## Directive A:
Decide whether each statement below agrees with the passage on AARP's fraud research, answering yes or no and quoting the words from the passage that settle it: (i) the report estimates that 9 in 10 U.S. adults experienced an attempted fraud in the prior year; (ii) about half of respondents had been exposed to a scam about an expiring car warranty; (iii) more than 10 percent of adults in the three most common scam instances lost money.
## Directive B:
Write the next part of the passage on AARP's fraud research, starting right after its last sentence.

The research, one of AARP’s largest studies on consumer fraud, uncovered specific environmental and emotional factors common to fraud victims.
The findings are showcased in an AARP National Fraud Frontiers report called "A Moment’s Notice: Recognizing the Stressful Life Events, Emotions and Actions That Make Us Susceptible to Scams." The report estimates that 229 million adults in the U.S., or 9 in 10 adults, experienced an attempted fraud in the prior year. Within that group, 33 million adults, or nearly 1 in 7, lost money.
The survey asked respondents if during the past 12 months they had been exposed to any of 26 scams including the most common (and annoying) ones. Seventy percent of respondents had been exposed to a scam purporting their car warranty was about to expire; 47 percent had been exposed to a tech-support scam about a fake glitch; and almost 43 percent had been warned or threatened about a phony problem with their Social Security number or account. Despite an unrelenting barrage of fraud attempts, less than 3 percent of adults in those three instances took the bait and lost money.

## Information shown:
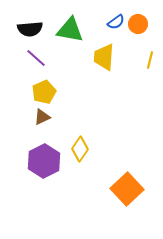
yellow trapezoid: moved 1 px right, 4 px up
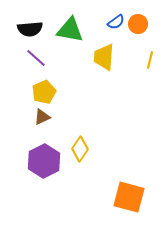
orange square: moved 2 px right, 8 px down; rotated 32 degrees counterclockwise
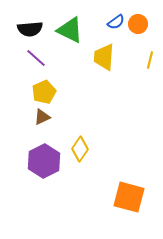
green triangle: rotated 16 degrees clockwise
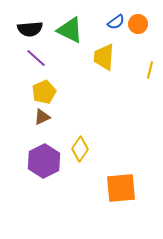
yellow line: moved 10 px down
orange square: moved 8 px left, 9 px up; rotated 20 degrees counterclockwise
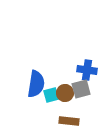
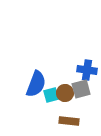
blue semicircle: rotated 12 degrees clockwise
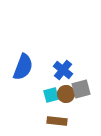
blue cross: moved 24 px left; rotated 30 degrees clockwise
blue semicircle: moved 13 px left, 17 px up
brown circle: moved 1 px right, 1 px down
brown rectangle: moved 12 px left
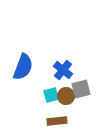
brown circle: moved 2 px down
brown rectangle: rotated 12 degrees counterclockwise
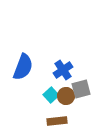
blue cross: rotated 18 degrees clockwise
cyan square: rotated 28 degrees counterclockwise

## Expected answer A:
(i) Yes: "229 million adults in the U.S., or 9 in 10 adults, experienced an attempted fraud in the prior year."
(ii) No: "Seventy percent of respondents had been exposed to a scam purporting their car warranty was about to expire."
(iii) No: "less than 3 percent of adults in those three instances took the bait and lost money."

## Expected answer B:
Victims and resistors
Respondents who had a brush with those and 23 other scams were put into separate groups: 1,085 victims who reported losing money to scammers and 2,195 non-victims who didn’t lose a dime.
While anyone can be victimized, the report says, four factors were common among the fraud victims. Compared to non-victims, victims had experienced more than twice as many stressful events, such as a death in the family, a job loss or loneliness, when the fraudster invaded their lives.
“The theory underlying this correlation is that coping with a stressful life event consumes valuable cognitive capacity that otherwise might be employed to spot and resist fraud,” the report states. (Scientists define cognitive capacity as the amount of information the brain can retain at any one time.)